*** Opening of EXERCISE PASSAGE ***
Tuesday, April 26, 2022

Python - Handle CSV file and pandas (Day 25)

This is a 100 Days challenge to learn a new language (Python). 100 Days of Code - The Complete Python Pro Bootcamp 

I will post some notes to motivate myself to finish this challenge.


Read a CSV file



Using readlines of file object

Ex:
# Open file
with open("./weather_data.csv", encoding="utf-8") as csv_file:
    # Using readlines function of file object
    # to read all the lines of a file in a list
    data = csv_file.readlines()
    print(data)

Result:
 [
'day,temp,condition\n',
'Monday,12,Sunny\n',
'Tuesday,14,Rain\n',
'Wednesday,15,Rain\n',
'Thursday,14,Cloudy\n',
'Friday,21,Sunny\n',
'Saturday,22,Sunny\n',
'Sunday,24,Sunny'
]

According to the result, we need to spend lots of efforts to clean up the data (comma or newline character) before analyzing it.


Utilize csv module



The csv module implements classes to read and write tabular data in CSV format.

Ex:
import csv

# Open a file
with open("./weather_data.csv", encoding="utf-8") as csv_file:
    # csv.reader() will return a reader object
# which will iterate over lines
    data = csv.reader(csv_file)

    # Go through each line
    for row in data:
        print(row)

Result:
 ['day', 'temp', 'condition']
   ['Monday', '12', 'Sunny']
   ['Tuesday', '14', 'Rain']
   ['Wednesday', '15', 'Rain']
   ['Thursday', '14', 'Cloudy']
   ['Friday', '21', 'Sunny']
   ['Saturday', '22', 'Sunny']
   ['Sunday', '24', 'Sunny']

Now the result looks much better. Using csv module save lots of our time.

But if we want to get all temperatures from the previous result and save them into a list. Is there any better way to handle it?

Ex:
import csv

# Open a file
with open("./weather_data.csv", encoding="utf-8") as csv_file:
    # csv.reader() will return a reader object
# which will iterate over lines
    data = csv.reader(csv_file)

    # Define a list
    temperature = []

    # Go through each line
    for row in data:
        # Skip csv header row
        if row[1] != "temp":
            # 1 is a magic number
            temperature.append(row[1])

print(temperature)

Result:
 ['12', '14', '15', '14', '21', '22', '24']


pandas Library



The code above looks long and tedious.

There are some libraries can save our time, and pandas module is popular.

Ex:
import pandas

# Read a comma-separated values (csv) file into DataFrame.
data = pandas.read_csv("weather_data.csv")

# Read temp column
print(data["temp"])

Result:
  0    12
  1    14
  2    15
  3    14
  4    21
  5    22
  6    24
  Name: temp, dtype: int64

Now the code looks cleaner.
*** Close of EXERCISE PASSAGE ***
*** Opening of GIVEN INFORMATION ***
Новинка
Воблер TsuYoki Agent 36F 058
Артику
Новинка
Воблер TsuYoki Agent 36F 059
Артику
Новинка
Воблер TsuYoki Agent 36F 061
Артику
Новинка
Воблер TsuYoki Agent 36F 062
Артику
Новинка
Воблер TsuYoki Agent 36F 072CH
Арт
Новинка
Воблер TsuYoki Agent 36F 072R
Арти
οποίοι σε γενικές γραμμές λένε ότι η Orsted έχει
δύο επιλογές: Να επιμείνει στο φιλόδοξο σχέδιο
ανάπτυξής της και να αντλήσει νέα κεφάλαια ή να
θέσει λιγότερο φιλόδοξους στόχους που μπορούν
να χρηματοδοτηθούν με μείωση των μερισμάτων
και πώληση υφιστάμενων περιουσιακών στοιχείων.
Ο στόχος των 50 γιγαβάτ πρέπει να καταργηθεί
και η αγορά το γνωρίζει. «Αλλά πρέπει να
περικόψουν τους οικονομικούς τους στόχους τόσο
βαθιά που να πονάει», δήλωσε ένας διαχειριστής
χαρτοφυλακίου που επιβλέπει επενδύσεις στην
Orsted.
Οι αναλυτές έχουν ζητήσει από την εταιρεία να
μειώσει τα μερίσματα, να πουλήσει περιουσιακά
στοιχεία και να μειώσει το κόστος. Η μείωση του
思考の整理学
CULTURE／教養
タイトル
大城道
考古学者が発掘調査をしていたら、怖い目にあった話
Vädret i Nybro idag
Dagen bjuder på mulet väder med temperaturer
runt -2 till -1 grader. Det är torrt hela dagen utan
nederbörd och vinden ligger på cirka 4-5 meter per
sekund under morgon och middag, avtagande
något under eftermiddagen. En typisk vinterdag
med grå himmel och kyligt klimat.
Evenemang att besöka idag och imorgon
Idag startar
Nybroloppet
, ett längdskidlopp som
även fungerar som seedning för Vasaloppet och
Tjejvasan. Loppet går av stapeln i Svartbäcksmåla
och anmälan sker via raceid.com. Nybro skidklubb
*** Close of GIVEN INFORMATION ***
LIST OF TASKS.
1. Could you reproduce the Python CSV and pandas post word for word from "The code above" to "file into DataFrame."?
2. Can you take the Python CSV and pandas post further, picking up right after its final sentence?

REPLIES.
1.
The code above looks long and tedious.

There are some libraries can save our time, and pandas module is popular.

Ex:
import pandas

# Read a comma-separated values (csv) file into DataFrame.

2.
That is why python developers always use pandas module (or other library) to deal with csv file no matter how easy the tasks.


Exp 1 - Get the average temperature



Ex:
import pandas

# Read a comma-separated values (csv) file into DataFrame.
data = pandas.read_csv("weather_data.csv")

# Transform Series to List first
temp_list = data["temp"].to_list()
# Then using built-in function to finish the calculation
average = sum(temp_list) / len(temp_list)
print(average)

# Or Using Series.mean()
print(data["temp"].mean())


Exp 2 - Get rows with conditions



Ex:
import pandas

# Read a comma-separated values (csv) file into DataFrame.
data = pandas.read_csv("weather_data.csv")

# To select rows based on a conditional expression,
# use a condition inside the selection brackets [].
# Condition: data["day"] == "Monday"
monday_data = data[data["day"] == "Monday"]
print(monday_data)


Project - US State Game






* Load US Map image to Turtle Graphic
* Read all states and their relating x and y position from csv file
* Ask for user input (screen.textinput)
* Use title of screen.textinput to keep tracking the scores of this game
* Show correct guesses in specific position (which is read from csv)
* Use loop to allow users to keep guessing
* Track the correct guesses and output the missing states in csv when game is over

main.py
from turtle import Screen, Turtle
import pandas

# Constants
BG_IMAGE_PATH = "blank_states_img.gif"
INPUT_CSV_PATH = "50_states.csv"
OUTPUT_CSV_PATH = "states_to_learn.csv"

# Init Screen
screen = Screen()
screen.title("US State Game")
screen.bgpic(BG_IMAGE_PATH)

# Read state info from csv
state_data_frame = pandas.read_csv(INPUT_CSV_PATH)
states_list = state_data_frame["state"].to_list()
# Track the correct guesses
correct_guess_states_list = []

def write_state_to_screen(name, pos_x, pos_y):
    """Write state text in map with input position"""
    tim = Turtle()
    tim.penup()
    tim.color("black")
    tim.hideturtle()
    tim.setpos(pos_x, pos_y)
    tim.write(name)

def write_message_to_screen(text):
    """Show Message with input text"""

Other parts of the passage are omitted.